Ожидается, что главари всерьез эти послания не примут. Выбросят в мусорные корзины. Но эти послания получит и ближайшее окружение главарей. После смерти главарей на их место встанут те, кто будет наверное знать: послание «Карлссонов» — не шутка, а ультиматум. И когда они, в свою очередь, получат предложение о регулярном отчислении средств, они задумаются. А уже следующая смена согласится безоговорочно. Лучше отдать треть, и остаться с двумя третями в живых, чем умереть.

Вслед за Бронксом подобные предложения поступят бандам и других районов. Таким образом, к маю следующего года все крупные банды Нью-Йорка станут платить дань, и «Карлссоны» будут иметь в своем распоряжении пятьсот тысяч долларов ежемесячно — это минимальная оценка.

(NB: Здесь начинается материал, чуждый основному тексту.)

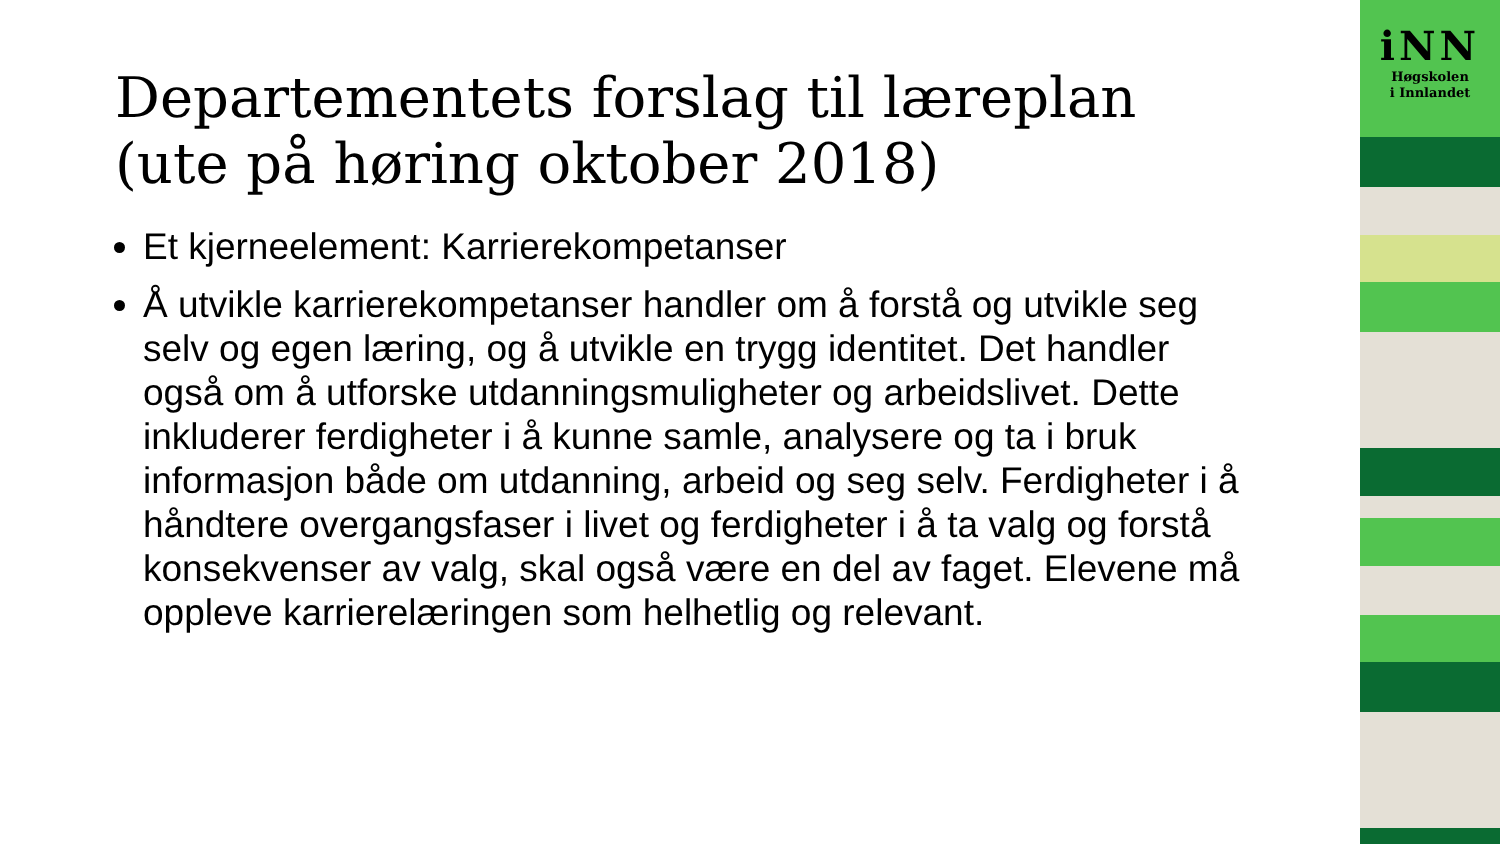Departementets forslag til læreplan (ute på høring oktober 2018)
Et kjerneelement: Karrierekompetanser
Å utvikle karrierekompetanser handler om å forstå og utvikle seg selv og egen læring, og å utvikle en trygg identitet. Det handler også om å utforske utdanningsmuligheter og arbeidslivet. Dette inkluderer ferdigheter i å kunne samle, analysere og ta i bruk informasjon både om utdanning, arbeid og seg selv. Ferdigheter i å håndtere overgangsfaser i livet og ferdigheter i å ta valg og forstå konsekvenser av valg, skal også være en del av faget. Elevene må oppleve karrierelæringen som helhetlig og relevant.
iNN
Høgskolen
i Innlandet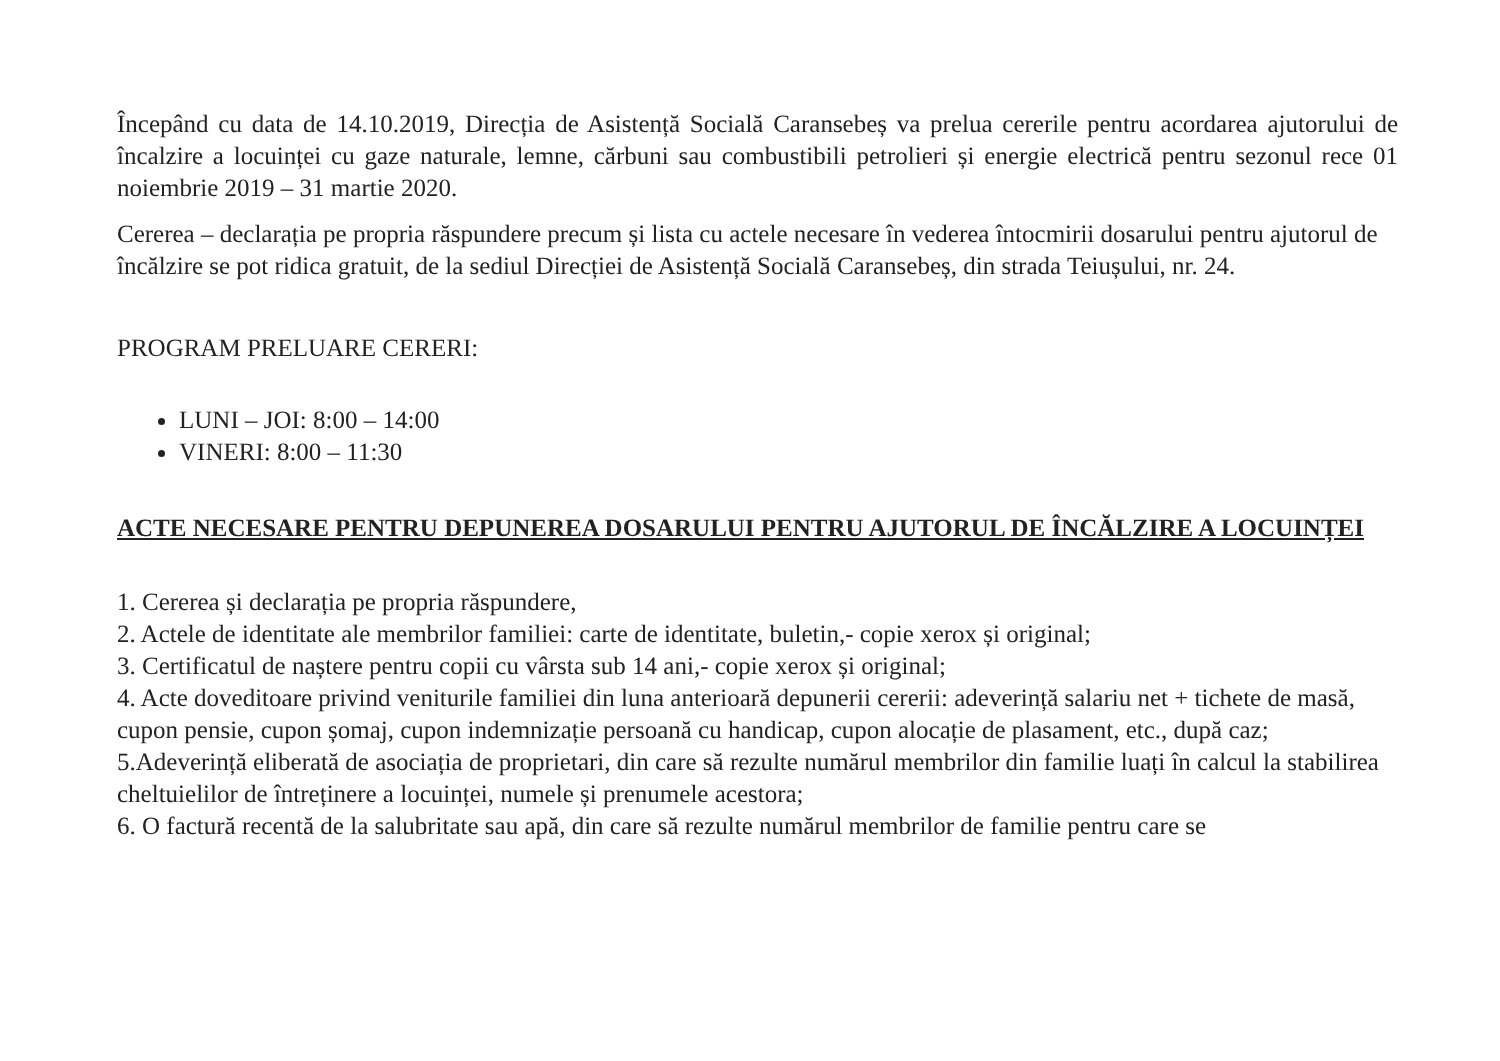Începând cu data de 14.10.2019, Direcția de Asistență Socială Caransebeș va prelua cererile pentru acordarea ajutorului de încalzire a locuinței cu gaze naturale, lemne, cărbuni sau combustibili petrolieri și energie electrică pentru sezonul rece 01 noiembrie 2019 – 31 martie 2020.
Cererea – declarația pe propria răspundere precum și lista cu actele necesare în vederea întocmirii dosarului pentru ajutorul de încălzire se pot ridica gratuit, de la sediul Direcției de Asistență Socială Caransebeș, din strada Teiușului, nr. 24.
PROGRAM PRELUARE CERERI:
LUNI – JOI: 8:00 – 14:00
VINERI: 8:00 – 11:30
ACTE NECESARE PENTRU DEPUNEREA DOSARULUI PENTRU AJUTORUL DE ÎNCĂLZIRE A LOCUINȚEI
1. Cererea și declarația pe propria răspundere,
2. Actele de identitate ale membrilor familiei: carte de identitate, buletin,- copie xerox și original;
3. Certificatul de naștere pentru copii cu vârsta sub 14 ani,- copie xerox și original;
4. Acte doveditoare privind veniturile familiei din luna anterioară depunerii cererii: adeverință salariu net + tichete de masă, cupon pensie, cupon șomaj, cupon indemnizație persoană cu handicap, cupon alocație de plasament, etc., după caz;
5.Adeverință eliberată de asociația de proprietari, din care să rezulte numărul membrilor din familie luați în calcul la stabilirea cheltuielilor de întreținere a locuinței, numele și prenumele acestora;
6. O factură recentă de la salubritate sau apă, din care să rezulte numărul membrilor de familie pentru care se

После этого «Карлссоны» добьются контроля над Филадельфией, Бостоном, а за два года — над всем восточным побережьем Северо-Американских Соединенных Штатах.

— Что ж, план скромный, тем и хорош. Лучше меньше, да лучше, — пошутил Ильич.

Слово перешло к Улану. Тот был краток:

— Задействована ударная группа, три человека: снайпер, который поразит цель с расстояния в двести ярдов, сопровождающий с субпулемётом Томпсона, и водитель, задача которого обеспечить как выдвижение, так и возвращение группы на промежуточную базу.